In separate, but related action, the Food and Drug Administration this week announced a 90-day delay in enforcement of all future compliance deadlines associated with the deeming rule, including: manufacturer submission of cigar warning label plans; registration and listing; ingredient listing; health documents; substantial equivalence exemption requests; substantial equivalence applications; premarket tobacco product applications (PMTAs); and harmful and potentially harmful constituent (HPHC) reports.
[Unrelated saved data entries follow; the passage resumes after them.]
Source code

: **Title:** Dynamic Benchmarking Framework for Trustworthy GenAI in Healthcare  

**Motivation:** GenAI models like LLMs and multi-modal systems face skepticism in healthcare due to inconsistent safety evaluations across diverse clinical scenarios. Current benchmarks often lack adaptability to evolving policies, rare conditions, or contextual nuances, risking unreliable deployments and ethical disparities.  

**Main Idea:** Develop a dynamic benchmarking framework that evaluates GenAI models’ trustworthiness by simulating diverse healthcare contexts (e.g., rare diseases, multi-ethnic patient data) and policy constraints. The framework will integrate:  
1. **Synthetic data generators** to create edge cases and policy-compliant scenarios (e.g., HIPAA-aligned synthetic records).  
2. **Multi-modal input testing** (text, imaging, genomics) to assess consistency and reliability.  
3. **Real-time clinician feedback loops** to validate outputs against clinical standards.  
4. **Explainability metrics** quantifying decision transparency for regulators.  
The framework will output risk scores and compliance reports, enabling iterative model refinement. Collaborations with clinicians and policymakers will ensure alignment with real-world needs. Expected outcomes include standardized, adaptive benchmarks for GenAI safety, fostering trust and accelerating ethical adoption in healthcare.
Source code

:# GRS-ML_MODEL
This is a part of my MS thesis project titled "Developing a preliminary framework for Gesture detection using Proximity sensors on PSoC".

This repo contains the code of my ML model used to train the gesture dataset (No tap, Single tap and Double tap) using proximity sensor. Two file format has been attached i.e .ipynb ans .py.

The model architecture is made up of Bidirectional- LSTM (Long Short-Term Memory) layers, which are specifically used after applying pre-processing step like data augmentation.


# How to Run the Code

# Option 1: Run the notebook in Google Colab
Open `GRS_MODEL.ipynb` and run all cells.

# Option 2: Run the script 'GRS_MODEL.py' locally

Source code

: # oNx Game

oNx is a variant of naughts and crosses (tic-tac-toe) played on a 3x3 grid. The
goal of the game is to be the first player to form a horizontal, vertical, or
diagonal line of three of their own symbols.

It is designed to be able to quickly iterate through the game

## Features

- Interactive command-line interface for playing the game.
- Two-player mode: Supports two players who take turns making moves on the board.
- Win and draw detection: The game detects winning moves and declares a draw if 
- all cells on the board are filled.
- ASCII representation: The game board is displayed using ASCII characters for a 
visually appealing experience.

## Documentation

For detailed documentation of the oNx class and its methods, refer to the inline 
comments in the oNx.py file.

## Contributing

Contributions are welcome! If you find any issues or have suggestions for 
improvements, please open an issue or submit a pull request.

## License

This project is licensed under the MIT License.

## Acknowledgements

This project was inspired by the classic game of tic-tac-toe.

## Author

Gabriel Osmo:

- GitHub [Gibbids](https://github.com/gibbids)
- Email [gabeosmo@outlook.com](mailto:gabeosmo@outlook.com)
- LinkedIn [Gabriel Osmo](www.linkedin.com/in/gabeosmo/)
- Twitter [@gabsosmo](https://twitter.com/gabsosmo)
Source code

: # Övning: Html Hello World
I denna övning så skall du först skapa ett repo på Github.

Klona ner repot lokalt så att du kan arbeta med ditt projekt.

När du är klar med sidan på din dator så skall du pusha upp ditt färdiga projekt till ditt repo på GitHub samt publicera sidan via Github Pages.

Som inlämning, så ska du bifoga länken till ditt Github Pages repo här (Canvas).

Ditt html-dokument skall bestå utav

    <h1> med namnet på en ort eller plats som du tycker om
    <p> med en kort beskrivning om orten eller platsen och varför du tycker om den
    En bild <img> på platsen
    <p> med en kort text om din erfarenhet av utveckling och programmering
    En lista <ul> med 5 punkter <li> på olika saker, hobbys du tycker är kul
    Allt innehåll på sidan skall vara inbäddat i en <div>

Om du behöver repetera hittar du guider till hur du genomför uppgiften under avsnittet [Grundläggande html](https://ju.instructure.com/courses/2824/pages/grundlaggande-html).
The FDA announcement does not apply to provisions of the final rule where compliance deadlines already have passed, such as mandatory age and photo-ID checks to prevent illegal sales to minors.

"While the request for additional time could just be signs of a new Administration trying to catch up to speed, I am very concerned that it forebodes a significant policy shift at FDA on regulation of tobacco products," commented ATS Tobacco Action Committee member Enid Neptune, MD.  "The medical and public health community may need to engage in a very public fight to preserve the FDA's authority to appropriately regulate all tobacco products, including e-cigarettes and cigars."